Not only has Mexican carrier Aeromar survived the recession, but it has done so by expanding.

Gilbert Sedbon/MEXICO CITY

AFTER SURVIVING the Mexican economic crash of 1995, Transportes Aeromar, the country's newest domestic carrier, is back in a growth pattern aimed at breaking through the 1 million passenger mark, possibly within, the next three years.

At one point during the first half of 1995, the airline contemplated firing almost 50% of its 300-strong workforce. Even those pilots working six frequencies a day agreed to a voluntary two-month 20% salary cut, helping to double overall company productivity.

Traffic and prospects picked up in the second half of the year, with passenger numbers for November exceeding the average 1,000 a day target to total 31,141 for the month. Staff, were returned to full salary and achieved a 10% bonus payment at the close of the year.

"We ended the year with nearly 300,000 passengers and made small profits," says Aeromar planning director Juan Rodriguez-Anza. "Our aim is to smash through the million passenger mark over the next three to five years," he adds.

ACHIEVING THE GOAL

To achieve that goal, Aeromar is spreading its wings by starting direct daily flights with ATR 42-500 turboprops to San Antonio, Texas, from several points in Mexico. In addition, joint venture talks with other carriers, with the aim of forming a major regional grouping, are being negotiated, says director-general Juan Ingnacio Steta.

"We expect to go into joint ventures with several smaller companies shortly, bringing our experience, pooling technical services and even injecting new capital," he says. "Together we will attack the developing domestic and regional markets."

Steta says that Aeromar, which has a fleet of seven ATR 42s, is acquiring an additional three ATR 42-500s, for delivery in 1996, 1997 and 1998. This will maintain the company's record of a new aircraft a year since the privately owned airline was formed in January 1987, beginning operational service later that year.

The company plans to swap all of its ATR 42-320s for ATR 42-500s to support a route network which covers ten destinations in Mexico and, since last December, four new routes to San Antonio from Guadalajara, Puerto Vallarta, Manzanillo and Puebla-Monterrey.

The San Antonio route represents Aeromar's first international destination and adds to a domestic network based around Mexico City and Monterry/San Luis Potosi, which embraces 12 towns, including Morelia, Poza Rica, Queretaro, Durango and Salina Cruz.

With this network crisscrossing Mexico, Aeromar has concentrated on business travelers, who now make up 85% of its traffic, with the tourist trade largely accounting for the remaining 15%.

By increasing flight frequencies outside peak hours during the next few months, the airline is hoping to cash in on growing numbers of tourists visiting archeological sites involving Mexico's ancient Maya and Aztec civilisations and the growing number of coastal resorts.

"The Maya route is paying handsome dividends," says Anza. "In due course, while maintaining our business traffic at its high level, we hope to reverse our tourist/business-passenger ratio during off-peak hours," he says.

Aeromar's progress, comes against a background of a Mexican aviation industry, which has teetered on the edge of severe crisis since 1991, when commercial air transport was deregulated by the Government.

Before deregulation, the country boasted a fleet of 84 commercial passenger airliners.
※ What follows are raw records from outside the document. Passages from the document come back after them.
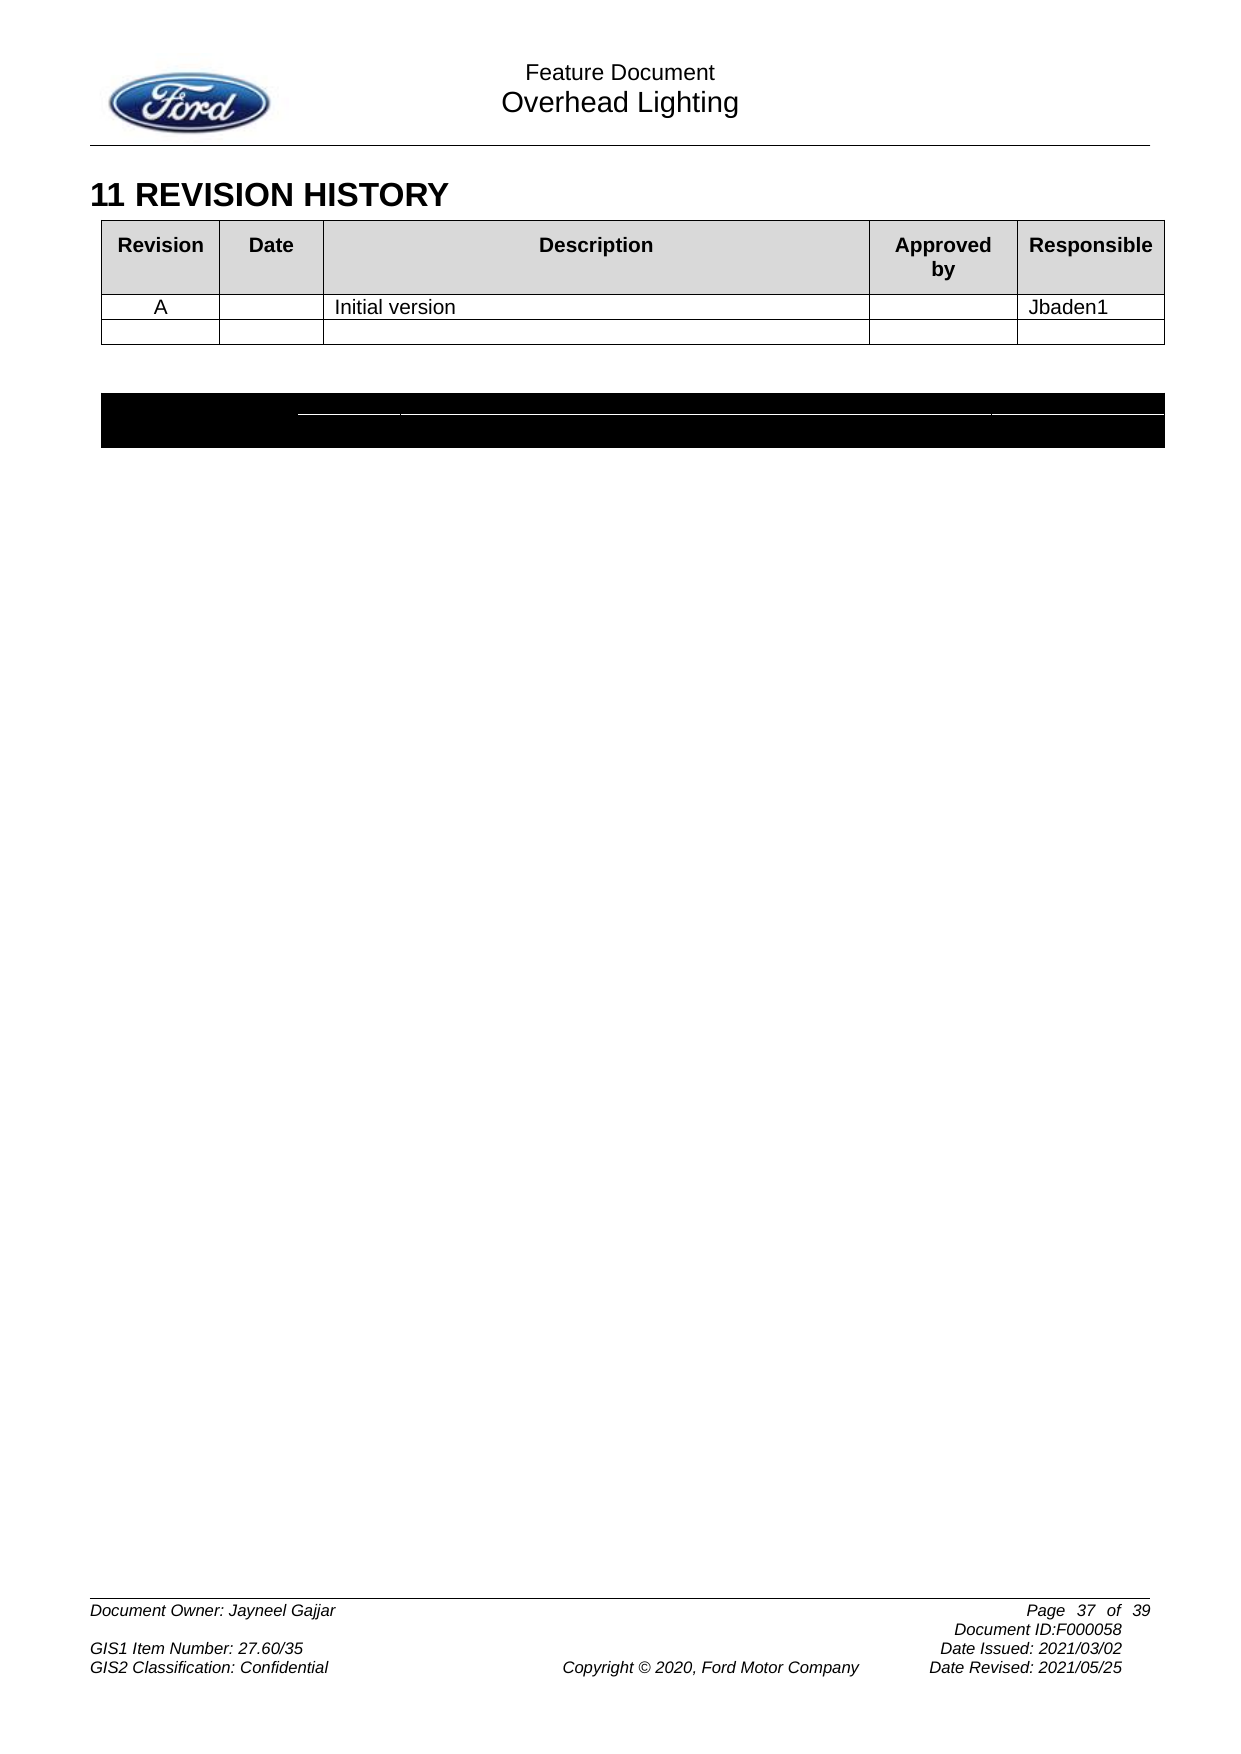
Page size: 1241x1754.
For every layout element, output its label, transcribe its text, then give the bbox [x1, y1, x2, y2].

table_header Approved by [870, 221, 1017, 294]
table_cell Jbaden1 [1018, 295, 1164, 319]
table_cell [102, 320, 219, 344]
table_header Responsible [1018, 221, 1164, 294]
table_cell A [102, 295, 219, 319]
subtitle Revision History [90, 175, 1150, 213]
table_header Description [324, 221, 869, 294]
table_header Revision [102, 221, 219, 294]
table_cell [870, 295, 1017, 319]
table_header Date [220, 221, 323, 294]
picture [89, 53, 290, 154]
table_cell [1018, 320, 1164, 344]
table_cell [870, 320, 1017, 344]
table_cell [220, 320, 323, 344]
table_cell [324, 320, 869, 344]
table_cell Initial version [324, 295, 869, 319]
table_cell [220, 295, 323, 319]
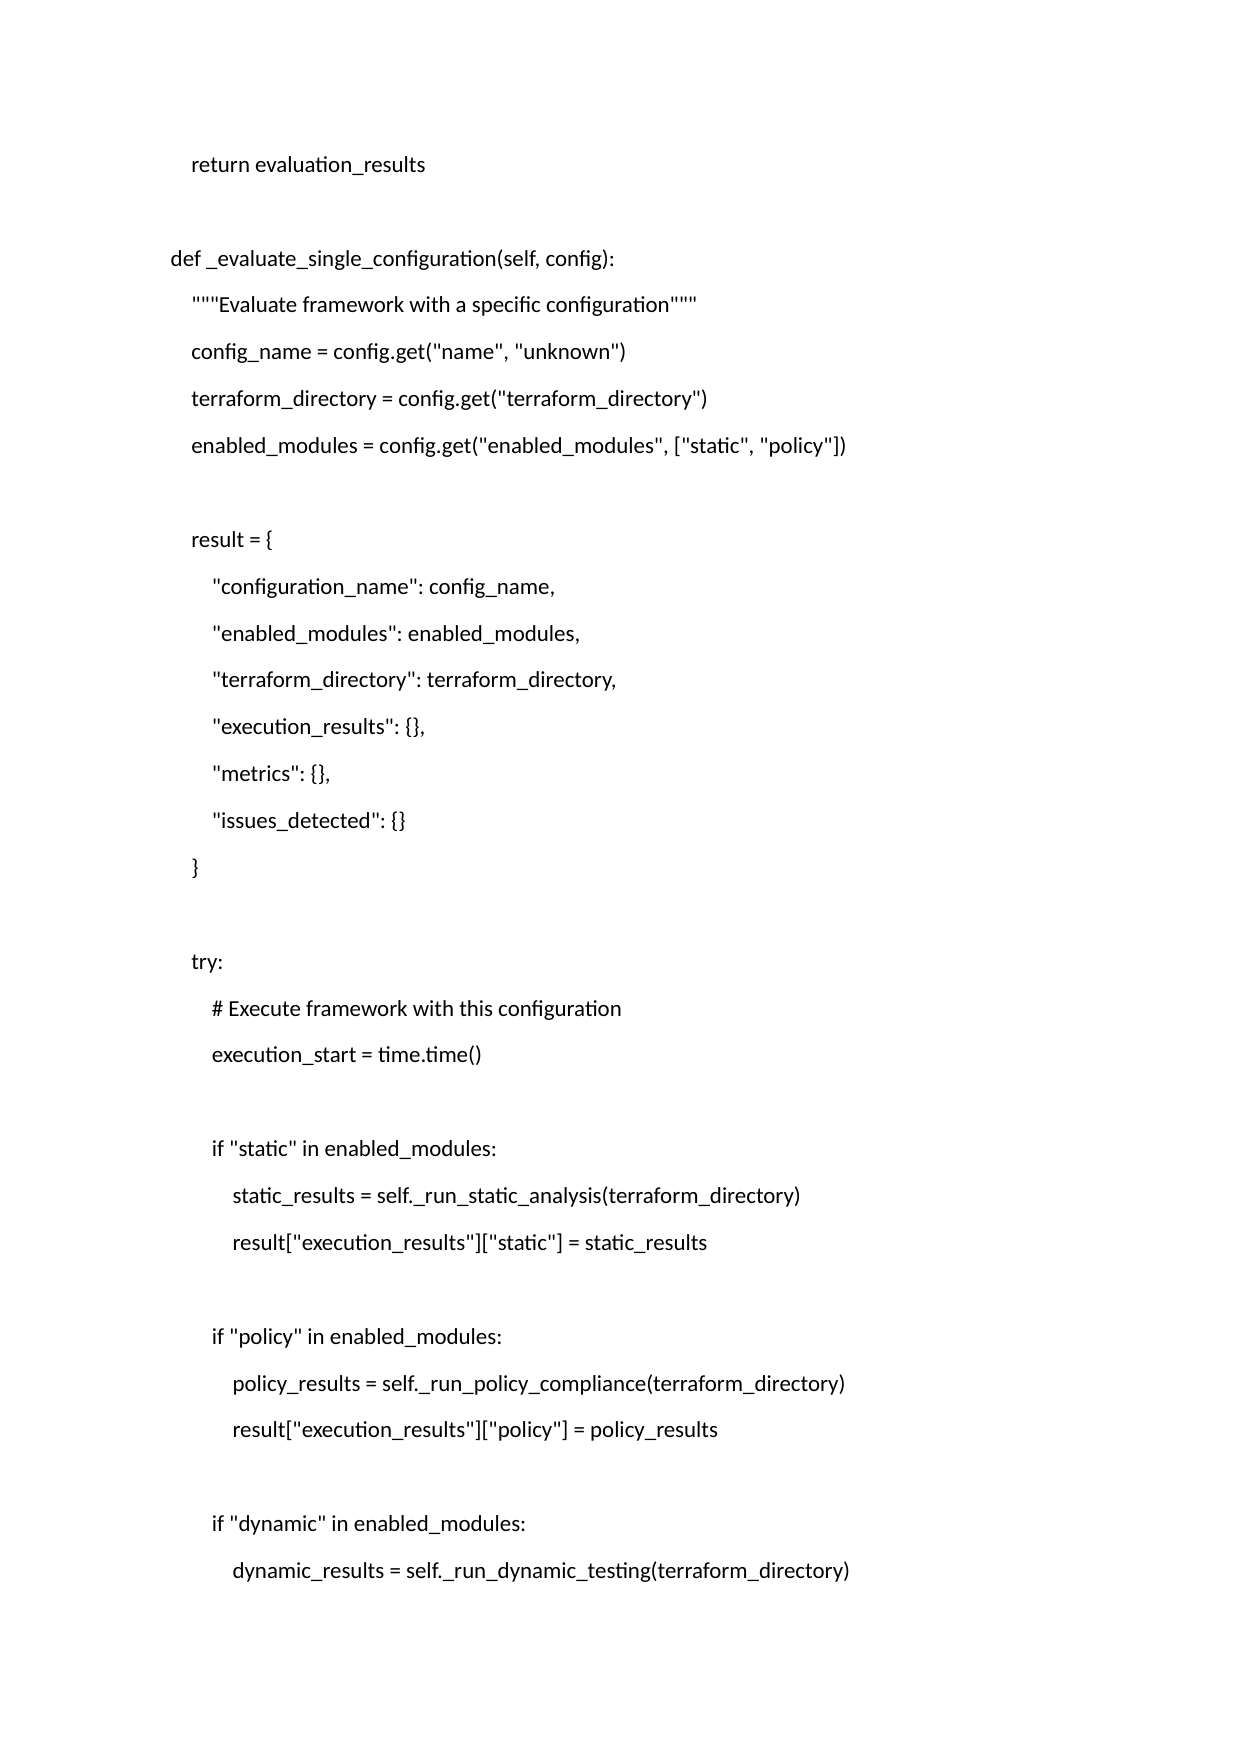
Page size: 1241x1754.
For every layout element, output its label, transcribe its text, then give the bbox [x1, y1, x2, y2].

By 1993, that number had grown to 235, with new operators acquiring large numbers of second hand aircraft, mainly Boeing 727s and 737s and McDonnell Douglas DC-9s. As a result the average Mexican airliner, is now about 20 years old, compared with ten years in 1990.

PROFITABILITY

New operators attempting to establish their own route networks quickly found around only a dozen markets to support profitable services with the 100-seat plus aircraft they had acquired. The result was the worst fares war, in Mexican aviation history, which drove even big airlines such as AeroMexico and Mexicana to the edge of bankruptcy.

Aeromar, which avoided the more dramatic repercussions of the collapse, is now seeking a more secure future by expanding its feeder airline agreement with United Airlines of the USA to several European carriers. It already has marketing alliances with AeroMexico and Mexicana.

Mexico has around 60 airports, of which only ten can support high traffic levels all the year round. The smaller markets have proved unattractive for airlines operating aircraft with more than 100 seats, giving regional airlines operating medium-size aircraft, such as Aeromar, a market niche where they can make profits from using 30- to 50-seat aircraft.

International traffic from Mexico's 60 airports totals 26 million passengers a year, with an annual 16 million passengers a year on domestic routes. "Aeromar is determined to win a big slice in this traffic," says commercial director Javier Warnholtz Torres.